Missa da Paixão: Is 50, 4-7 / Sl 21 / Fl 2, 6-11 / Mt 26, 14–27,66
Bênção dos Ramos: Mt 21,1-11
O Domingo de Ramos na Paixão do Senhor inaugura a celebração anual do mistério pascal da paixão e ressurreição de Jesus Cristo. Também recorda a entrada de Jesus em Jerusalém.
A entrada em Jerusalém é um gesto profético, ou seja, a mensagem é comunicada através das ações de Jesus e daqueles que o acompanham. Ele prepara tudo cuidadosamente e tem plena consciência do que faz. O evangelista destaca que se cumpre aquilo que os profetas já haviam anunciado. Assim, Jesus entra em Jerusalém como rei, mas não como guerreiro ou conquistador, e sim como rei da paz. Entra aclamado pelos seus seguidores como “Filho de Davi” e como aquele que vem “em nome do Senhor”, mas também com grande humildade e simplicidade. E isso leva à pergunta: “Quem é este?”
- … traído, julgado injustamente, humilhado e crucificado. Mas é também a hora de sua entrega por amor. Em meio à injustiça e ao silêncio de Deus, brotam o perdão, a esperança e a fidelidade inabalável do Filho.
Onde estou eu nesta Paixão?
Entre os que fogem, os que acusam, os que observam de longe?
- Enquanto Pilatos estava no tribunal, sua esposa lhe enviou esta mensagem:
“Não te envolvas com esse justo, porque hoje sofri muito em sonho por causa dele” (v. 19).
Somente Mateus menciona a esposa de Pilatos, em um versículo do relato. Como seria ela? Foi necessário grande coragem para interromper o trabalho do marido e enviar-lhe uma mensagem urgente. Seu sonho deve ter sido muito forte, a ponto de lhe causar grande sofrimento e levá-la a falar. O que a impulsionou a tentar influenciar a decisão de seu marido?
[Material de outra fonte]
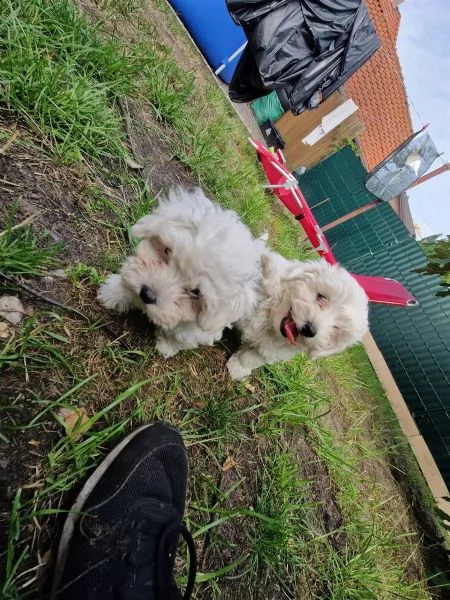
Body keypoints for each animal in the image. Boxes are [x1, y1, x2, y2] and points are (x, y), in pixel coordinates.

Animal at [96, 188, 262, 356]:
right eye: (167, 251)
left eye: (196, 292)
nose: (147, 294)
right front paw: (113, 293)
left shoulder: (198, 331)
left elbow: (181, 337)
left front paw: (167, 346)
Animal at [227, 253, 368, 380]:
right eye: (321, 297)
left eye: (336, 328)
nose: (309, 330)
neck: (271, 321)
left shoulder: (272, 351)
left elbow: (250, 359)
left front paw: (237, 368)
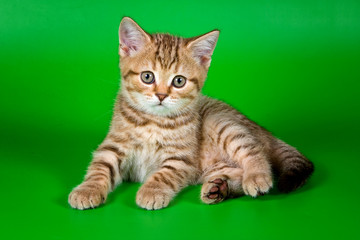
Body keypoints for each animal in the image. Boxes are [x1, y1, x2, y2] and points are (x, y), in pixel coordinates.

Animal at [69, 16, 314, 210]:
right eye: (147, 77)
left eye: (179, 81)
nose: (161, 95)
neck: (153, 122)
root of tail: (266, 133)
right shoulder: (113, 146)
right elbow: (100, 168)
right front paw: (87, 190)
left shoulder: (181, 158)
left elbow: (165, 173)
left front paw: (152, 190)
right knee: (235, 173)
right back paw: (219, 188)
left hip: (221, 123)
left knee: (254, 152)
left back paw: (257, 177)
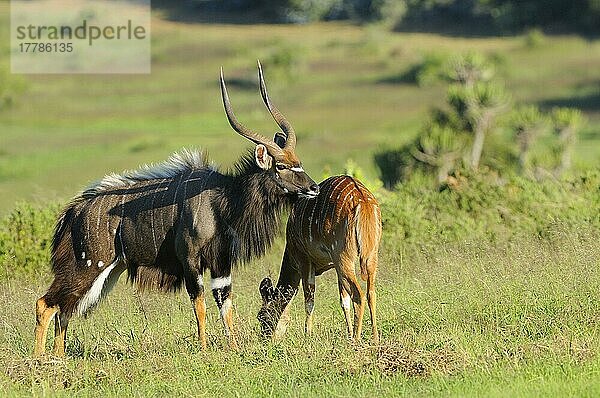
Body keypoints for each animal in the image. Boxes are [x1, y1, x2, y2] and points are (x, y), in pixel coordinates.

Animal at [35, 63, 322, 358]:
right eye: (281, 166)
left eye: (298, 162)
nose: (314, 188)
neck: (221, 201)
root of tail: (73, 213)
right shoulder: (191, 261)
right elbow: (200, 304)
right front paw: (204, 348)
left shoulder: (221, 263)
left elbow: (225, 303)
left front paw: (233, 346)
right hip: (89, 265)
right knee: (46, 304)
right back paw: (40, 359)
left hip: (107, 271)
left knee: (65, 310)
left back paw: (58, 357)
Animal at [256, 176, 380, 344]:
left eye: (261, 316)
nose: (265, 340)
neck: (290, 251)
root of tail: (363, 204)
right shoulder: (334, 265)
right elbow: (343, 300)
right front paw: (348, 334)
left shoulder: (304, 259)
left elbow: (309, 299)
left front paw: (307, 334)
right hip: (369, 255)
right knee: (370, 293)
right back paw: (375, 339)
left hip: (343, 255)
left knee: (358, 294)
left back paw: (357, 339)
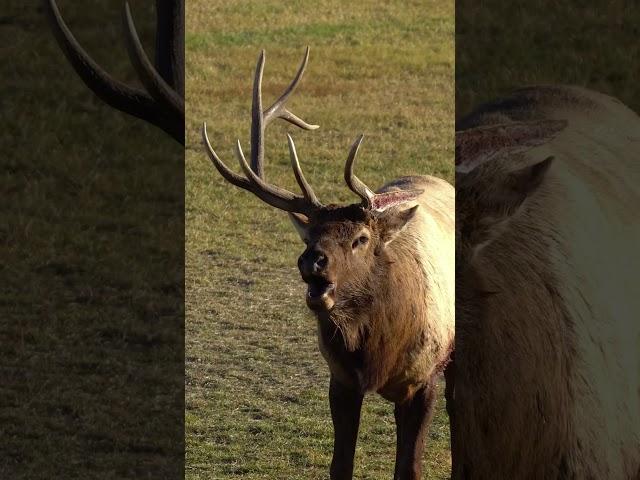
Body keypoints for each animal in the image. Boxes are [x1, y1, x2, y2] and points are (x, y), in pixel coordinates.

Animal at [201, 49, 456, 480]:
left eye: (361, 239)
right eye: (309, 235)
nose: (312, 260)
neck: (377, 345)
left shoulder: (423, 379)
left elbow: (409, 468)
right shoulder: (340, 380)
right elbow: (340, 467)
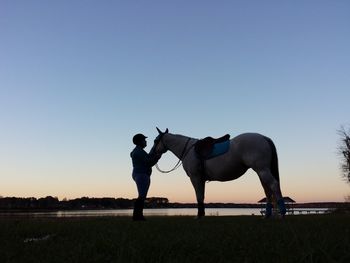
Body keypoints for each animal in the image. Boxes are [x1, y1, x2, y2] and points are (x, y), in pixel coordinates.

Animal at [151, 128, 288, 219]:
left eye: (155, 141)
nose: (152, 154)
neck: (189, 151)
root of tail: (264, 137)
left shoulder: (195, 178)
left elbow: (198, 196)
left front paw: (199, 216)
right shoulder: (200, 179)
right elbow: (202, 196)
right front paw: (202, 214)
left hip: (262, 170)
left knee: (274, 185)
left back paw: (282, 213)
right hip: (261, 172)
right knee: (267, 190)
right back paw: (267, 215)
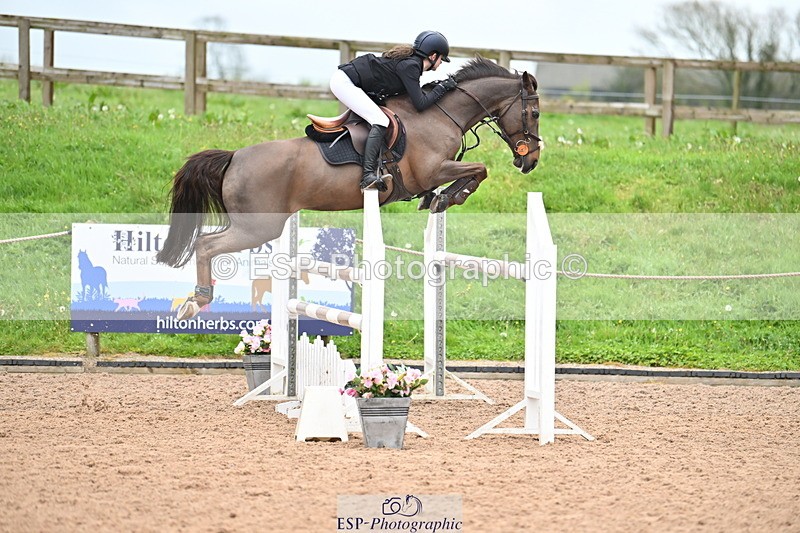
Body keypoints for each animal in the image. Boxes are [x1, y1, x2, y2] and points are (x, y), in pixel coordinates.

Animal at [155, 56, 541, 320]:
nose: (531, 160)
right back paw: (196, 301)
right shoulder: (432, 170)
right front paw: (451, 196)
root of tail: (234, 157)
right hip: (257, 226)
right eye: (535, 114)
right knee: (205, 245)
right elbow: (479, 170)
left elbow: (470, 174)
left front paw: (438, 199)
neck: (439, 114)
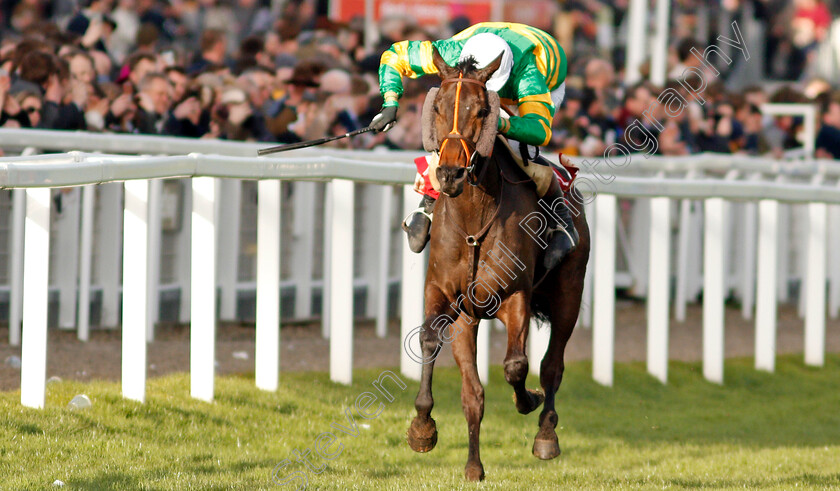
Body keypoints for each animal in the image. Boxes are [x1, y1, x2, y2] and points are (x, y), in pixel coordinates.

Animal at [406, 48, 592, 482]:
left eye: (481, 111)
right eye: (437, 107)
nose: (450, 173)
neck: (473, 222)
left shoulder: (515, 297)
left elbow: (516, 366)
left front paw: (528, 400)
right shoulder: (447, 298)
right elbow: (441, 355)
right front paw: (426, 430)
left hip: (569, 294)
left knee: (552, 364)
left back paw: (546, 434)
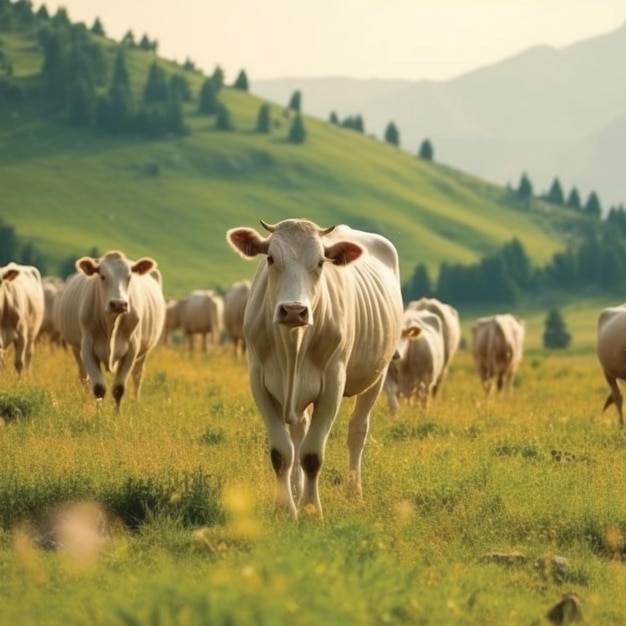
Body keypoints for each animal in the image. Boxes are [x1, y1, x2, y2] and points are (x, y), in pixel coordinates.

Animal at [55, 249, 166, 410]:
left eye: (129, 277)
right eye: (102, 276)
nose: (119, 304)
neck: (111, 324)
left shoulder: (132, 348)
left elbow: (118, 388)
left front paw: (116, 414)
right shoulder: (87, 347)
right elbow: (98, 388)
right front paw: (98, 413)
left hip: (144, 352)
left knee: (137, 375)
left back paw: (135, 402)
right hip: (75, 349)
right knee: (84, 377)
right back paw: (86, 402)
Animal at [227, 217, 402, 516]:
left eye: (320, 262)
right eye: (271, 258)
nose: (294, 310)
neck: (292, 346)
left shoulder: (333, 382)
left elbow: (311, 454)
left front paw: (311, 510)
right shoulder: (258, 380)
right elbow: (282, 452)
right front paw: (286, 509)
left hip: (377, 375)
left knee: (357, 430)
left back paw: (354, 491)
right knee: (300, 431)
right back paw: (297, 490)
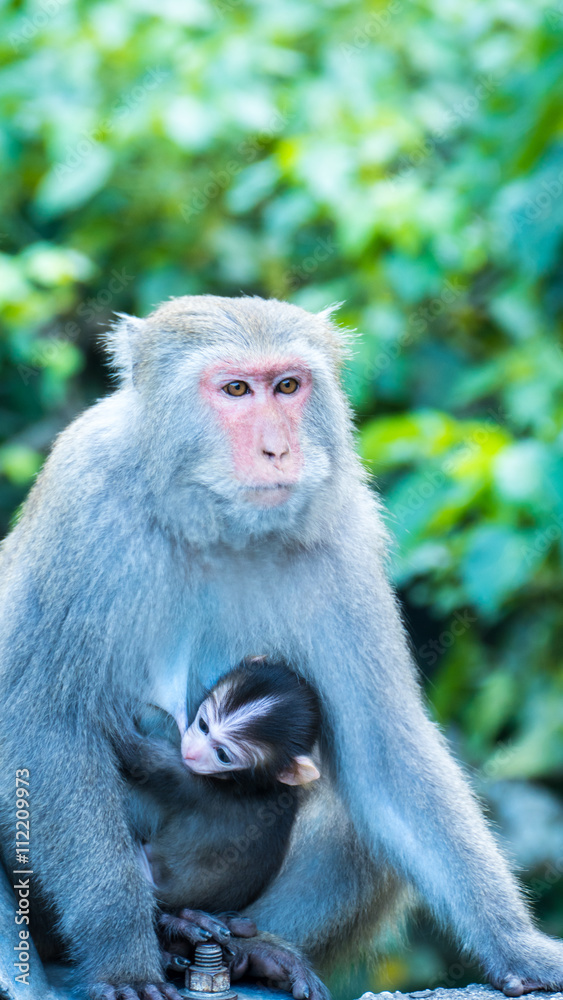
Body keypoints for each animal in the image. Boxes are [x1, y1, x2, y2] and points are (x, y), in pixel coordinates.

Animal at [0, 294, 560, 1000]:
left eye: (289, 386)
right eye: (237, 389)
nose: (278, 449)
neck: (212, 524)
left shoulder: (343, 531)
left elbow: (384, 753)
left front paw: (519, 945)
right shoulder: (85, 503)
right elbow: (46, 727)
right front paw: (122, 956)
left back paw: (245, 947)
O Evangelho a apresenta como uma mulher de determinação, ação, integridade e força. Ela percebe que uma injustiça está sendo cometida. Não pede misericórdia, simplesmente acredita que Jesus é inocente. Procura persuadir Pilatos a agir com justiça, sem se importar com as consequências. Ali, ela era a única defensora de Jesus.
Você já se encontrou numa situação em que sentiu o impulso de denunciar uma injustiça?
Mas tu, Senhor, não te afastes (Sl 22, 20).
Não encontro melhor entrada para esta Semana Santa do que tomar a pergunta “Quem é este?” como um convite a aprofundar nosso conhecimento de Jesus Cristo e a escutar a Palavra e a liturgia desta Semana Santa e da Páscoa.
Tendo isso bem presente, não desperdicemos a pedagogia com que a liturgia, nestes dias santos, nos conduz ao momento do qual brota todo o sentido da nossa fé e que nos revelará plenamente QUEM celebramos.